When athletes arrive at UBC they will receive a passport, but unlike traditional passports with a photo ID and visa stamps, these ones contain a pledge inspiring athletes to lead more sustainable and healthier lives. As they make their way from competition venues to the Athlete’s Village, they collect stamps for each sustainable action. Athletes are also encouraged to meet and thank volunteers, learn about accessibility, and take part in an extensive health-screening program.
Promoting lasting change
Throughout the Games, a team of UBC and University of Victoria researchers will evaluate whether or not the passports encourage behaviourial changes.

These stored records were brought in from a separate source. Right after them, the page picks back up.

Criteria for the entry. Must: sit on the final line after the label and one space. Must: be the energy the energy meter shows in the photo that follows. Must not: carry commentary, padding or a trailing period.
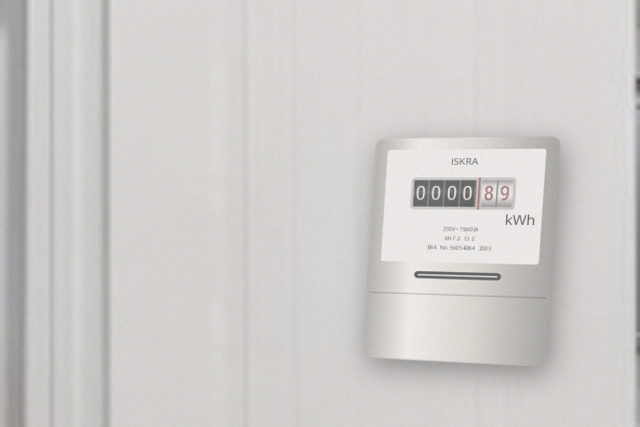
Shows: 0.89 kWh
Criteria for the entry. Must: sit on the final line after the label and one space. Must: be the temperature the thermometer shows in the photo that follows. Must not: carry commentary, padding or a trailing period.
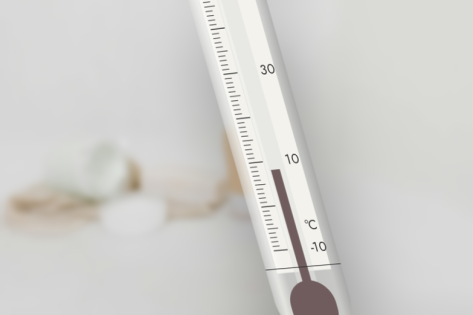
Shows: 8 °C
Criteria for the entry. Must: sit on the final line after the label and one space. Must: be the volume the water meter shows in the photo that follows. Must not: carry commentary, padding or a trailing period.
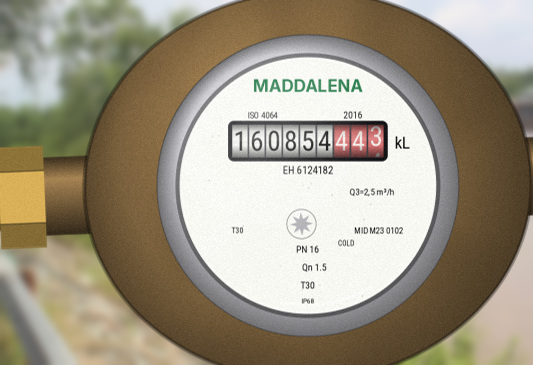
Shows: 160854.443 kL
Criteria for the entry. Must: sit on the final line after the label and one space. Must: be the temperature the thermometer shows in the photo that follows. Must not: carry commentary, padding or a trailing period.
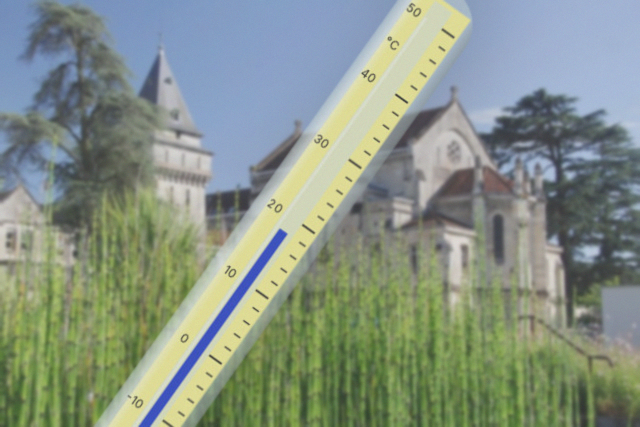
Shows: 18 °C
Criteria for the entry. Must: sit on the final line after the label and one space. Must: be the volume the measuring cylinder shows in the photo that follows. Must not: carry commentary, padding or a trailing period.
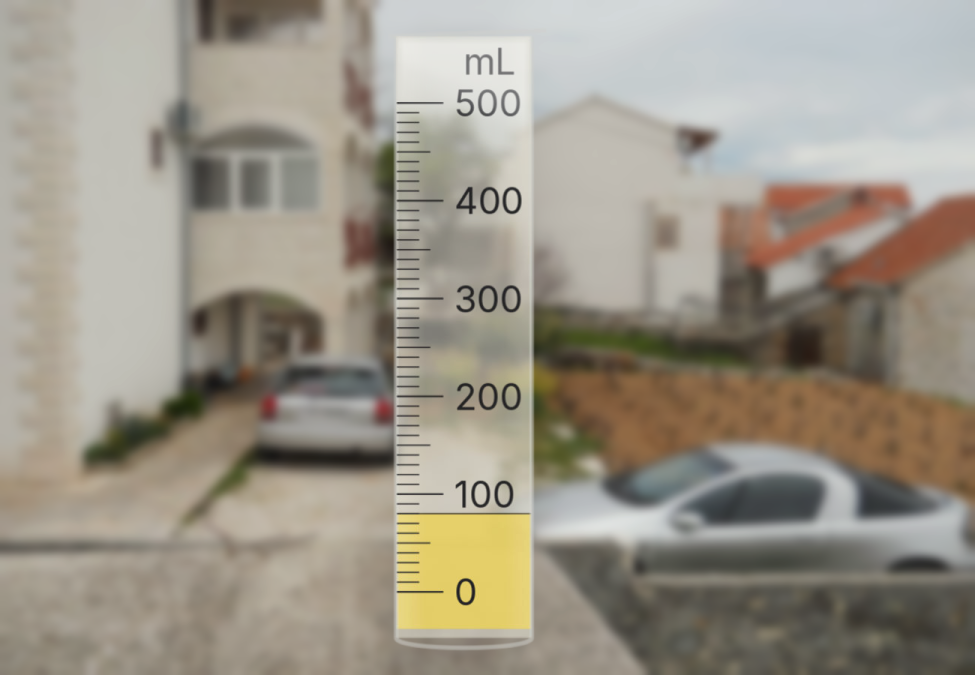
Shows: 80 mL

“Our research investigates how to more effectively engage athletes in sustainability activities,” says Leila Scannell, a postdoctoral research fellow with UBC’s Sustainable Building Science Program. “This is the first study we are aware of that looks specifically at people with intellectual disabilities, underrepresented in literature on environmental behaviour.”
Similar research has been core to work at UBC’s Department of Psychology where a recent study showed that being in a green environment promotes green behaviour. By creating an atmosphere where sustainability is built into the Games, the evidence suggests athletes and spectators should act more sustainably.
Visitors to campus will see a bike-share program, water filling stations for reusable bottles, composting, recycling and waste stations, and mostly local food carefully packaged to minimize waste. These efforts are part of reducing the overall environmental footprint of the Games.
A green blueprint for sporting events
Dolf, who is also a PhD candidate in UBC’s School of Kinesiology and working for the Centre for Sport and Sustainability, will use the Games to conduct the first environmental life-cycle assessment of a multi-sport event, which will measure the entire environmental impact of the Games, helping organizers reduce impacts and inspire change at future events.
The Games are also aiming to comply with a new Canadian standard for sustainability event organization. Dolf is a technical committee member of this standard and, in partnership with the Vancouver Organizing Committee for the 2010 Olympic and Paralympic Winter Games, co-authored the Sustainable Sport and Event Toolkit which led to the standards creation. The UBC Centre for Sport and Sustainability has taken up much of this legacy by capturing and transferring knowledge on how events can foster human and ecological wellbeing.
“Events have a unique ability to bring people together around a common cause but do we understand where these events can best leverage change?” asks Dolf. “The assessment allows us to put a number on our impact on air quality or carbon emissions so we can prioritize our efforts to reduce our footprint.”